INFORMATION GIVEN =

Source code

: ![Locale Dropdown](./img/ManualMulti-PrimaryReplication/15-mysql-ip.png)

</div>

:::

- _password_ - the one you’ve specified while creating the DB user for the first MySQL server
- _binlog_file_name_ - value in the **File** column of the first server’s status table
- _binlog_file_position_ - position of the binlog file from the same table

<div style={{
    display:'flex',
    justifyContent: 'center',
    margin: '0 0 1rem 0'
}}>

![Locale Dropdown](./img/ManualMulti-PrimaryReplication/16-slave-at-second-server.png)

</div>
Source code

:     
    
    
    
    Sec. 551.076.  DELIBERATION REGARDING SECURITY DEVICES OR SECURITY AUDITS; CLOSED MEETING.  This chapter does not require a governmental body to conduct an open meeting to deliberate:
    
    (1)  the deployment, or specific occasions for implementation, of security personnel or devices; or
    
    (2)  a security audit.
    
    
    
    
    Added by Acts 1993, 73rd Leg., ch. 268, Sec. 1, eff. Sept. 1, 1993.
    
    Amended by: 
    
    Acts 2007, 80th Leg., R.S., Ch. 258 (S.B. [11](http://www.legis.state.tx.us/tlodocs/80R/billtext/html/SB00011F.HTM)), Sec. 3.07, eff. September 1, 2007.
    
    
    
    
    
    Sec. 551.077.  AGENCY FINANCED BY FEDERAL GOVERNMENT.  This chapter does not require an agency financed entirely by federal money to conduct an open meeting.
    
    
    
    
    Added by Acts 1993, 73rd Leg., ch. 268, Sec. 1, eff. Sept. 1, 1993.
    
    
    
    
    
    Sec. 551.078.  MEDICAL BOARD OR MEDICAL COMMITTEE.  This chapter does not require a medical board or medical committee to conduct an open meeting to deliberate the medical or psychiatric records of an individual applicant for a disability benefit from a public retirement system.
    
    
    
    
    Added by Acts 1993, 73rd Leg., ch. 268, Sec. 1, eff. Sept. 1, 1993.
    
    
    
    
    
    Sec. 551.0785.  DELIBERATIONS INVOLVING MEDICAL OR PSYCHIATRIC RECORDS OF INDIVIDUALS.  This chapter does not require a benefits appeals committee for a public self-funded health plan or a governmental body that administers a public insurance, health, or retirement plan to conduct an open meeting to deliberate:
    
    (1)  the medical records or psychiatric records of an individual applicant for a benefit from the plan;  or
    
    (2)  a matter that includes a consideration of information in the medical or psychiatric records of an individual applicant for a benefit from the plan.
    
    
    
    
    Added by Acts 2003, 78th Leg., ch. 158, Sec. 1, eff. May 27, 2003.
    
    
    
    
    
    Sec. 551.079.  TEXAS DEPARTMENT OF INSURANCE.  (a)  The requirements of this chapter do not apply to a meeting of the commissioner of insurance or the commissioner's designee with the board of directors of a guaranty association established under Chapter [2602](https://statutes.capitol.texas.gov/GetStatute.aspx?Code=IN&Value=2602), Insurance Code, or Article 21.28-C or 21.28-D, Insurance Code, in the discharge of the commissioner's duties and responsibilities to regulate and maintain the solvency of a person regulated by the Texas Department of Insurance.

WHAT IS EXPECTED =
Express every line of the entries above as a Markdown table with the columns Row and Line, numbering the rows in order and leaving out blank lines.

EXPECTED ANSWER =
| Row | Line |
|---|---|
| 1 | Source code |
| 2 | : ![Locale Dropdown](./img/ManualMulti-PrimaryReplication/15-mysql-ip.png) |
| 3 | </div> |
| 4 | ::: |
| 5 | - _password_ - the one you’ve specified while creating the DB user for the first MySQL server |
| 6 | - _binlog_file_name_ - value in the **File** column of the first server’s status table |
| 7 | - _binlog_file_position_ - position of the binlog file from the same table |
| 8 | <div style={{ |
| 9 |     display:'flex', |
| 10 |     justifyContent: 'center', |
| 11 |     margin: '0 0 1rem 0' |
| 12 | }}> |
| 13 | ![Locale Dropdown](./img/ManualMulti-PrimaryReplication/16-slave-at-second-server.png) |
| 14 | </div> |
| 15 | Source code |
| 16 | :      |
| 17 |     Sec. 551.076.  DELIBERATION REGARDING SECURITY DEVICES OR SECURITY AUDITS; CLOSED MEETING.  This chapter does not require a governmental body to conduct an open meeting to deliberate: |
| 18 |     (1)  the deployment, or specific occasions for implementation, of security personnel or devices; or |
| 19 |     (2)  a security audit. |
| 20 |     Added by Acts 1993, 73rd Leg., ch. 268, Sec. 1, eff. Sept. 1, 1993. |
| 21 |     Amended by:  |
| 22 |     Acts 2007, 80th Leg., R.S., Ch. 258 (S.B. [11](http://www.legis.state.tx.us/tlodocs/80R/billtext/html/SB00011F.HTM)), Sec. 3.07, eff. September 1, 2007. |
| 23 |     Sec. 551.077.  AGENCY FINANCED BY FEDERAL GOVERNMENT.  This chapter does not require an agency financed entirely by federal money to conduct an open meeting. |
| 24 |     Added by Acts 1993, 73rd Leg., ch. 268, Sec. 1, eff. Sept. 1, 1993. |
| 25 |     Sec. 551.078.  MEDICAL BOARD OR MEDICAL COMMITTEE.  This chapter does not require a medical board or medical committee to conduct an open meeting to deliberate the medical or psychiatric records of an individual applicant for a disability benefit from a public retirement system. |
| 26 |     Added by Acts 1993, 73rd Leg., ch. 268, Sec. 1, eff. Sept. 1, 1993. |
| 27 |     Sec. 551.0785.  DELIBERATIONS INVOLVING MEDICAL OR PSYCHIATRIC RECORDS OF INDIVIDUALS.  This chapter does not require a benefits appeals committee for a public self-funded health plan or a governmental body that administers a public insurance, health, or retirement plan to conduct an open meeting to deliberate: |
| 28 |     (1)  the medical records or psychiatric records of an individual applicant for a benefit from the plan;  or |
| 29 |     (2)  a matter that includes a consideration of information in the medical or psychiatric records of an individual applicant for a benefit from the plan. |
| 30 |     Added by Acts 2003, 78th Leg., ch. 158, Sec. 1, eff. May 27, 2003. |
| 31 |     Sec. 551.079.  TEXAS DEPARTMENT OF INSURANCE.  (a)  The requirements of this chapter do not apply to a meeting of the commissioner of insurance or the commissioner's designee with the board of directors of a guaranty association established under Chapter [2602](https://statutes.capitol.texas.gov/GetStatute.aspx?Code=IN&Value=2602), Insurance Code, or Article 21.28-C or 21.28-D, Insurance Code, in the discharge of the commissioner's duties and responsibilities to regulate and maintain the solvency of a person regulated by the Texas Department of Insurance. |